By Peter Nurse
Investing.com – The U.S. dollar drifted lower in early European trade Wednesday, retreating from the 20-year peak seen earlier in the week as a nascent rebound in the euro gathers pace.
At 3:00 AM ET (07:00 GMT), the Dollar Index, which tracks the greenback against a basket of six other currencies, traded 0.1% lower to 108.662, after starting the week at a new two-decade high at 109.48.
The latest U.S. employment data, the JOLTS report on job openings, pointed to continued strength in the labor market despite the string of large rate hikes by the Federal Reserve.
This, combined with continued hawkish comments from a number of Fed officials, point to the U.S. central bank hiking by a probable 75 basis points in September.
However, the dollar is struggling to make any further headway as European Central Bank members have joined the fight to combat inflation, also expressing strong determination to do so at the Jackson Hole symposium.
The ECB must act decisively to contain inflation, Bundesbank chief Joachim Nagel said on Tuesday, while Belgian central bank Chief Pierre Wunsch said interest rates need to rise to a level that starts to restrict economic activity or above what is considered the “neutral” rate.
The euro plays a big role in the overall direction of the greenback, making up almost 60% of the dollar index, and this hawkish testimony has helped the single currency climb over 1% from its Aug. 23 two-decade low.
With this in mind, the Eurozone August CPI release will be in focus later Wednesday, with annual inflation expected to accelerate to 9.0% from 8.9% in July, well above the ECB’s 2% target.
The Eurozone and the U.K. are both heading for recessions this year, Goldman Sachs said, in a recent note, but surging inflation will still force the region’s two biggest central banks to raise interest rates sharply.
EUR/USD rose 0.1% to 1.0017, while GBP/USD rose 0.2% to 1.1680, with Goldman Sachs warning that U.K. inflation could top 22% next year if natural gas prices remain elevated in the coming months.
USD/JPY fell 0.3% to 138.39, after data showed Japanese retail sales grew more than expected in July.

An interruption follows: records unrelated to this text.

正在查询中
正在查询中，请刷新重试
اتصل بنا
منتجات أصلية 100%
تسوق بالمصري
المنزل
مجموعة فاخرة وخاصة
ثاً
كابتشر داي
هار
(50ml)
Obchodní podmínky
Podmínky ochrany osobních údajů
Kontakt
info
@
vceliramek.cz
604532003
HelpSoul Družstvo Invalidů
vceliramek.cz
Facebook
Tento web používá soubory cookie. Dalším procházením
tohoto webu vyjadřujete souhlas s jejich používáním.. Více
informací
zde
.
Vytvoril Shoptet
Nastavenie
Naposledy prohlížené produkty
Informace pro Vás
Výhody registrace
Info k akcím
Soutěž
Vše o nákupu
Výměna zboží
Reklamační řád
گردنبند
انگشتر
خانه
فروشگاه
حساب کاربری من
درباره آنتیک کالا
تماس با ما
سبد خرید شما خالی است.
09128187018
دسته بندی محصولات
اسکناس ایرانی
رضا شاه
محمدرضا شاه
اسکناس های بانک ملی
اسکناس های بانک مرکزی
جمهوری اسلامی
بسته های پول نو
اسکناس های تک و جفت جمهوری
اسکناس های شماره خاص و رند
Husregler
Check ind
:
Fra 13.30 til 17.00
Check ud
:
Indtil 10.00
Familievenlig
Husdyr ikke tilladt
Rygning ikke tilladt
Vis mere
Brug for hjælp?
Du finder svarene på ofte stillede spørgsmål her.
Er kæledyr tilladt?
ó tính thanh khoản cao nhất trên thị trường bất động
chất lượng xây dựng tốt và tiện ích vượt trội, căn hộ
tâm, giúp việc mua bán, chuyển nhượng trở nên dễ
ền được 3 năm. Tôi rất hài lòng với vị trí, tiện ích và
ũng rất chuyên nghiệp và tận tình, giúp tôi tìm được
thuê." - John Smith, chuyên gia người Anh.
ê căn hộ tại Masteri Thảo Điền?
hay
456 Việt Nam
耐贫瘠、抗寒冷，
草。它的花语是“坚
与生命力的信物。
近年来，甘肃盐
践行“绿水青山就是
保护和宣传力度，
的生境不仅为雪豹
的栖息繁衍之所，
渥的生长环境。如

USD/CNY fell 0.2% to 6.8952, with the Chinese yuan benefiting from data showing manufacturing activity shrank slightly less than expected in August – the manufacturing purchasing managers index coming in at 49.4, slightly above expectations of 49.2.
The risk-sensitive AUD/USD rose 0.6% to 0.6895, boosted by the signs of recovery in the Chinese manufacturing sector, given Australia is a major exporter of commodities to China.